One of us must be smoking something. I've never had a more reliable/friendly package manager (among apt-get, pacman, macports, pkg_add, yum).

Brew works great most of the times and it is indeed very human friendly. The problem sometimes arises when you need to install something a little bit more exotic than usual (eg. graph-tool was my last case) in that case lot of things can go wrong.
Maybe the experience depends on what packages you install?
It is hard to say, because the grandparent says that Homebrew barely works without providing any examples of the problems they have ran into.
Yeah as long as you're using what everyone else is using and stay "inside the lines" it's OK. But step off into special territory, you're better off on Linux.
Wild guess: people who keep Xcode and its associated command line tools up to date have smooth experiences. Those who don't, do not.
Brew recently started refusing to install anything if your xcode is out of date, and forces you to wait for a "brew update" if it hasn't updated in 24 hours. It's actually hideously user-unfriendly, but it probably saves the devs a lot of stupid github issues.
Unless you made the mistake of upgrading to Xcode 8 while staying with El Capitan and then wondering, why nothing works.
What specifically doesn't work?

It's working for me but I would love to have an example of breakage to take to my IT as another reason they should allow the company machines to be updated.

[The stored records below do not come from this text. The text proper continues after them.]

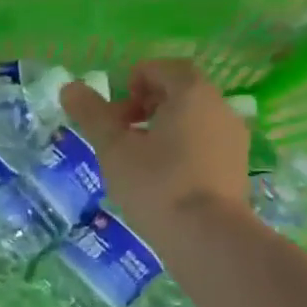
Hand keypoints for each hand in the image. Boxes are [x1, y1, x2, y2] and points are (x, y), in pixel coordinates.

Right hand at [59, 59, 249, 235]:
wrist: (208, 238)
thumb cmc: (157, 184)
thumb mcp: (114, 148)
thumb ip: (92, 114)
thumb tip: (69, 87)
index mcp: (192, 93)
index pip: (163, 68)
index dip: (134, 81)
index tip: (116, 113)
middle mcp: (220, 108)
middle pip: (180, 92)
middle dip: (146, 106)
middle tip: (121, 134)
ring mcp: (234, 139)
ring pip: (194, 119)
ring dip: (164, 128)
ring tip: (138, 159)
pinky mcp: (238, 168)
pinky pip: (206, 144)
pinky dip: (182, 149)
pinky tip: (163, 179)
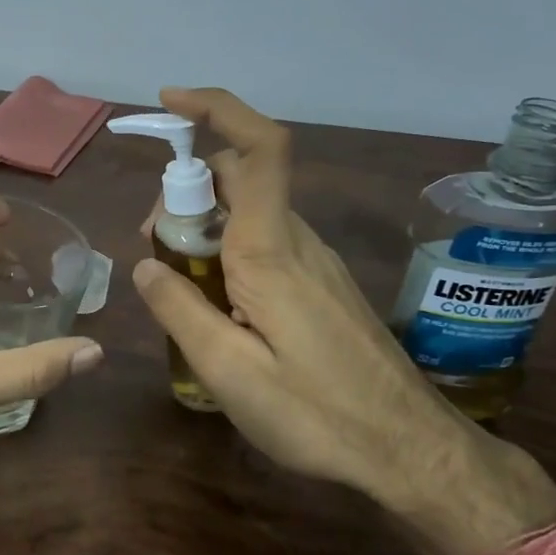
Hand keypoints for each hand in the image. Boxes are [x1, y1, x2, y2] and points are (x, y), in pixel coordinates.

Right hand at [128, 87, 478, 513]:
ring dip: (203, 228)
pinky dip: (226, 251)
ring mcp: (313, 259)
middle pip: (238, 176)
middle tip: (154, 250)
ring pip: (247, 212)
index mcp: (270, 250)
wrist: (411, 451)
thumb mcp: (228, 370)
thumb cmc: (317, 414)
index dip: (216, 108)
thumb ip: (179, 309)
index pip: (257, 149)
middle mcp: (295, 240)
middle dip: (185, 193)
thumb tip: (145, 265)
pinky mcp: (320, 282)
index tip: (169, 103)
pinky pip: (264, 242)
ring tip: (178, 287)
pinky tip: (216, 306)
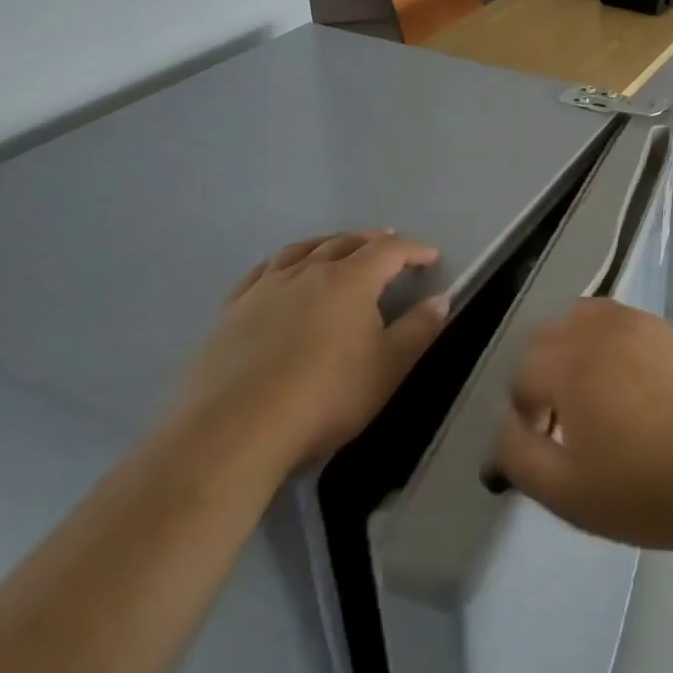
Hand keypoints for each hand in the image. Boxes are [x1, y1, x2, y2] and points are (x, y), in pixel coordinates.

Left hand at [172, 231, 447, 479]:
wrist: (234, 431)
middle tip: (388, 243)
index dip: (413, 249)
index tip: (430, 256)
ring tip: (337, 247)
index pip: (389, 251)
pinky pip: (262, 271)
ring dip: (327, 243)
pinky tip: (281, 271)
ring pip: (302, 250)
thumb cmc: (325, 398)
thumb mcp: (387, 369)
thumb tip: (440, 299)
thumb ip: (418, 330)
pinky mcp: (232, 310)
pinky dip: (282, 262)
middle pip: (346, 242)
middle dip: (372, 240)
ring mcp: (266, 288)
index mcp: (351, 280)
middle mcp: (309, 271)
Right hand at [494, 298, 672, 556]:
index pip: (524, 371)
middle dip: (544, 372)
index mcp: (572, 361)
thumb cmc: (646, 490)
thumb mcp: (565, 492)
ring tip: (595, 393)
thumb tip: (508, 422)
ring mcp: (644, 323)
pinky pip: (628, 324)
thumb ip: (518, 453)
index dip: (524, 409)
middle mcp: (604, 328)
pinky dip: (614, 343)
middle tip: (564, 419)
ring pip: (589, 318)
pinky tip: (636, 387)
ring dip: (577, 348)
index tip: (544, 441)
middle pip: (551, 335)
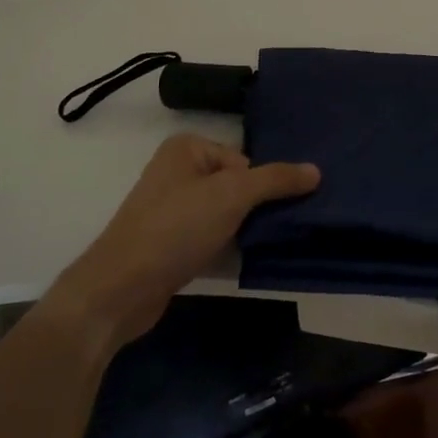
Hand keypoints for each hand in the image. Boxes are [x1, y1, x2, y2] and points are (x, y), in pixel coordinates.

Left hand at [47, 134, 319, 350]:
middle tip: (278, 229)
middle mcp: (177, 172)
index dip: (260, 185)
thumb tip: (316, 170)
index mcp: (187, 148)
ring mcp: (172, 209)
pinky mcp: (170, 243)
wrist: (121, 289)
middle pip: (237, 185)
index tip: (273, 211)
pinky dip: (228, 247)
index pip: (244, 159)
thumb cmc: (175, 228)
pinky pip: (211, 237)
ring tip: (265, 246)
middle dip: (256, 208)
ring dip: (244, 230)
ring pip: (225, 213)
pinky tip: (243, 262)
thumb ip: (276, 180)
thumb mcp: (232, 195)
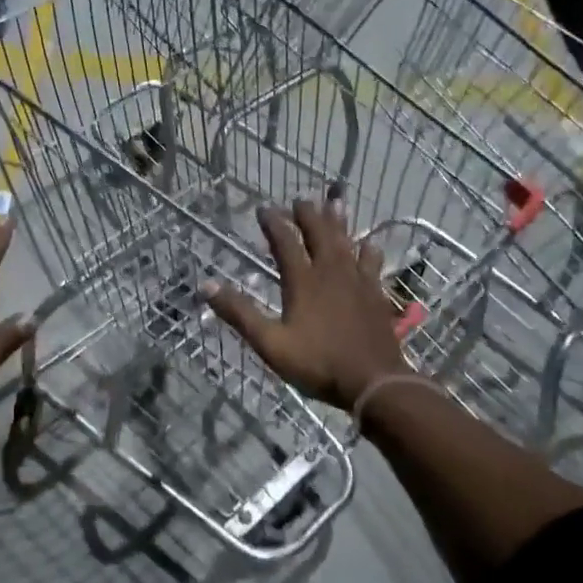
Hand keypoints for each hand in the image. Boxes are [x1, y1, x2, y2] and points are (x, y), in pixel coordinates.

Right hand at [203, 199, 408, 410]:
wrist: (374, 382)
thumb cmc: (318, 364)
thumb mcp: (270, 343)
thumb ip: (240, 313)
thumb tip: (207, 286)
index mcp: (303, 282)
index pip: (285, 243)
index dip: (274, 223)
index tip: (264, 208)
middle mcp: (331, 273)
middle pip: (320, 234)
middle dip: (308, 215)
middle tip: (301, 200)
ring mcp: (357, 282)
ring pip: (347, 243)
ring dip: (339, 222)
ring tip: (336, 203)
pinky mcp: (375, 295)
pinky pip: (371, 264)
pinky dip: (367, 250)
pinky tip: (369, 244)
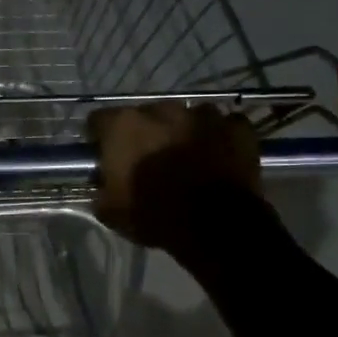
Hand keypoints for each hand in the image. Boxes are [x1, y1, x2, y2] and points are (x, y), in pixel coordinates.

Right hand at [88, 103, 261, 253]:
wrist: (217, 226)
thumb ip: (101, 189)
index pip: (100, 120)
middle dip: (146, 133)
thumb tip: (102, 183)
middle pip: (146, 115)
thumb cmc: (156, 215)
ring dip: (184, 132)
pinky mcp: (237, 128)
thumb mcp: (111, 212)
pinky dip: (221, 138)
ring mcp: (203, 114)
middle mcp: (162, 110)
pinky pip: (225, 126)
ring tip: (189, 158)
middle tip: (150, 160)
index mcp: (125, 126)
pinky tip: (220, 157)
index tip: (105, 155)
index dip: (101, 138)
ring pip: (187, 117)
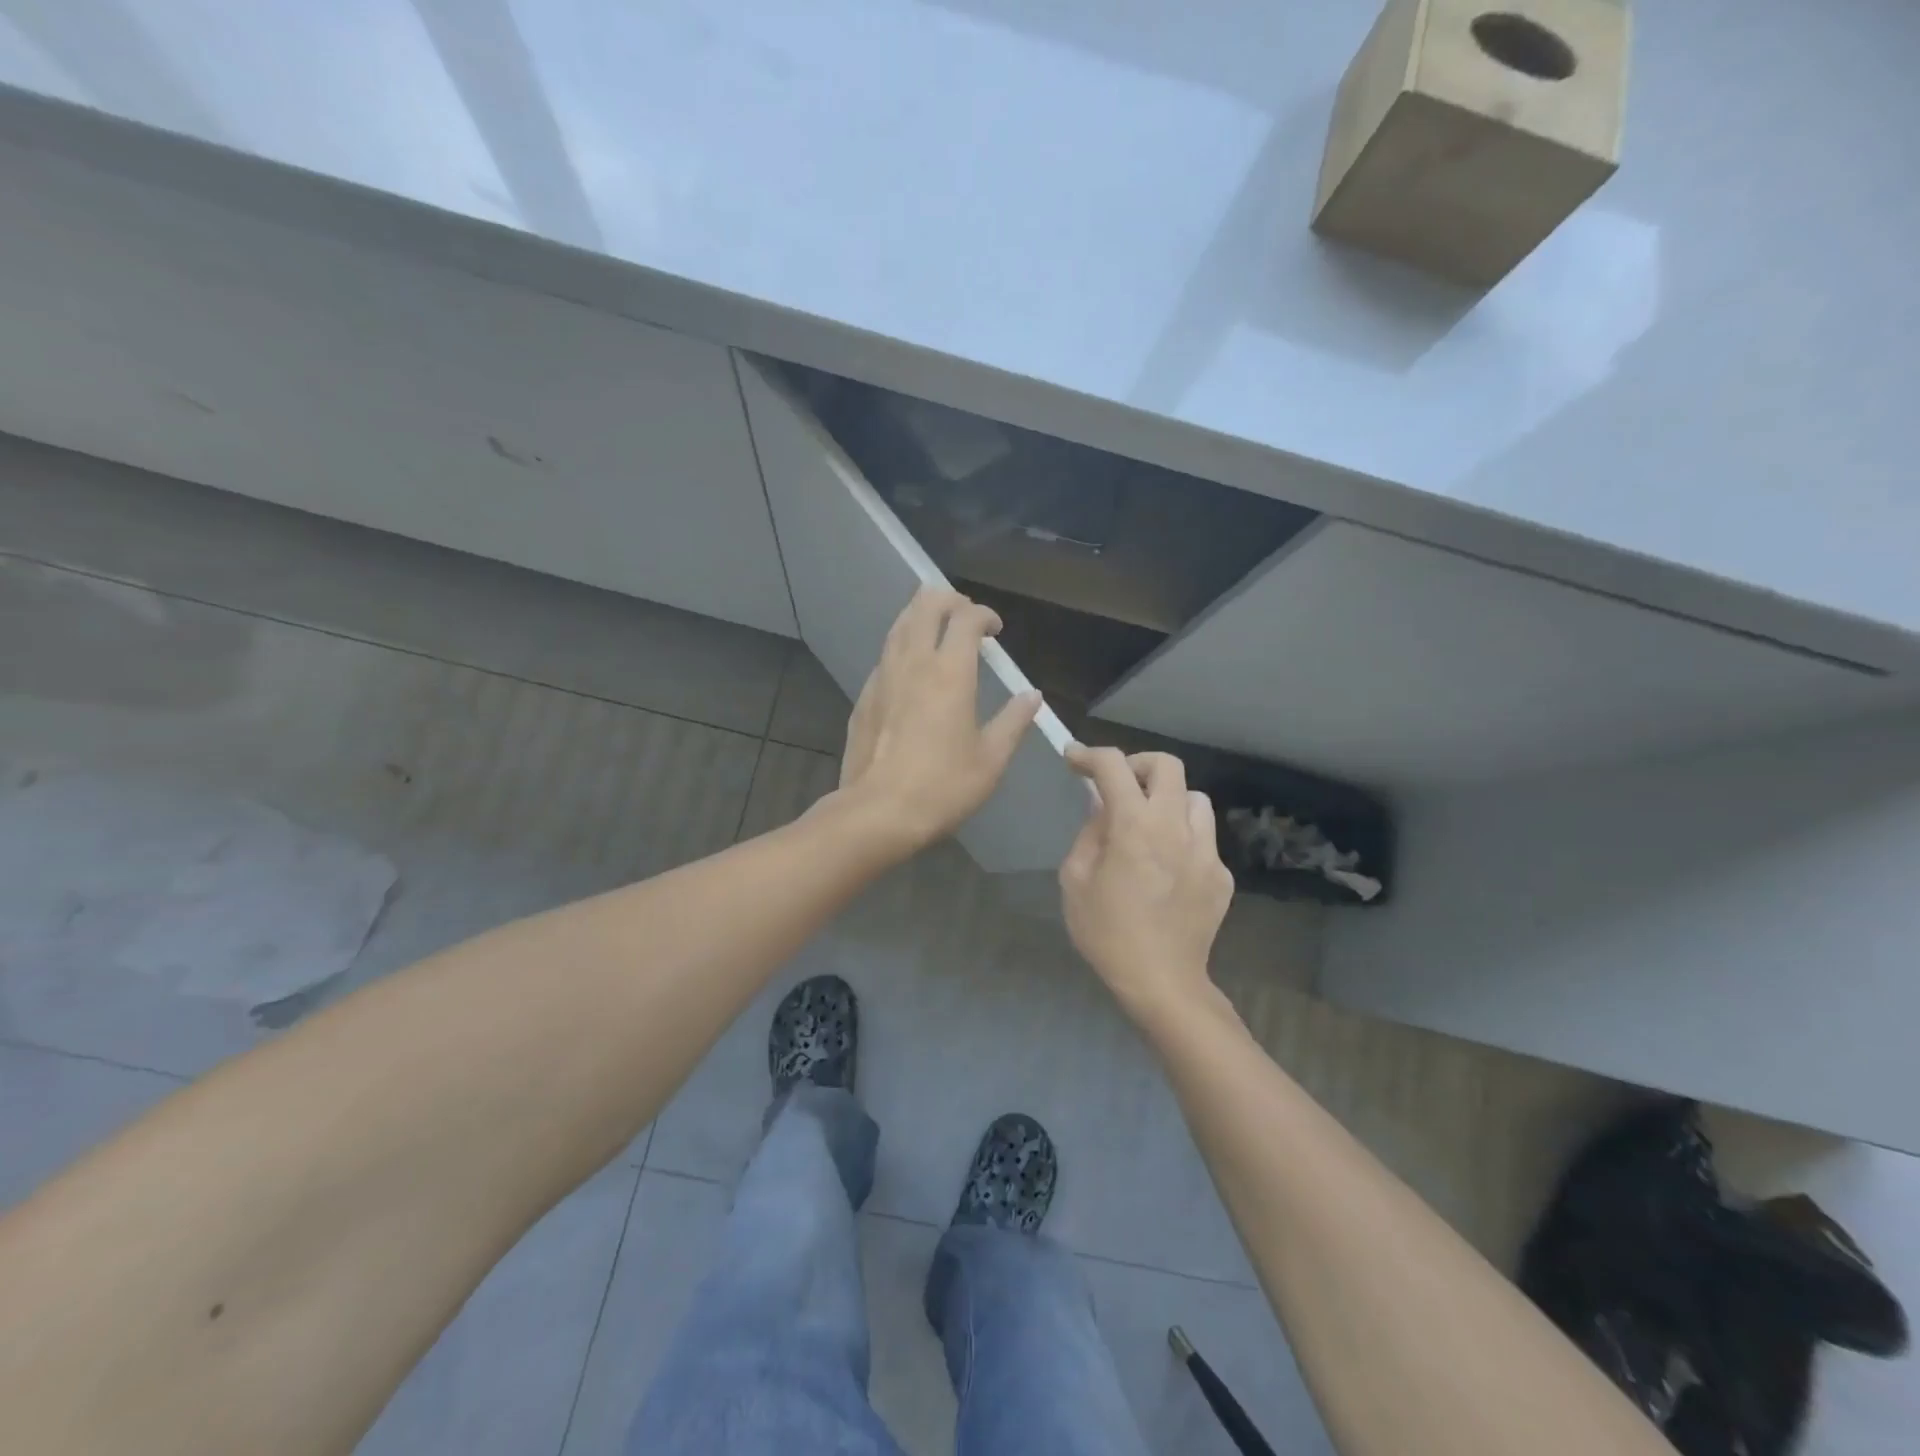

The only time I remember having a problem with Homebrew is in the summer where I'll run some beta version of the new macOS on a testing machine while trying to use Homebrew which does not support the beta. Other than that it never fails for me, and I install a boat load of tools through Homebrew. I even install as much of my GUI tools as possible using brew cask.
Parallel universes with opposite realities: proven!
What's forcing you to use Homebrew? You could easily use pkgsrc or Nix.
The problem absolutely is Homebrew.
It's better to substantiate allegations. Causes people to take you more seriously.
Homebrew is a "package manager" that has worse dependency management than a ham sandwich and a community that reacts to criticism with "don't talk to us, you're being negative".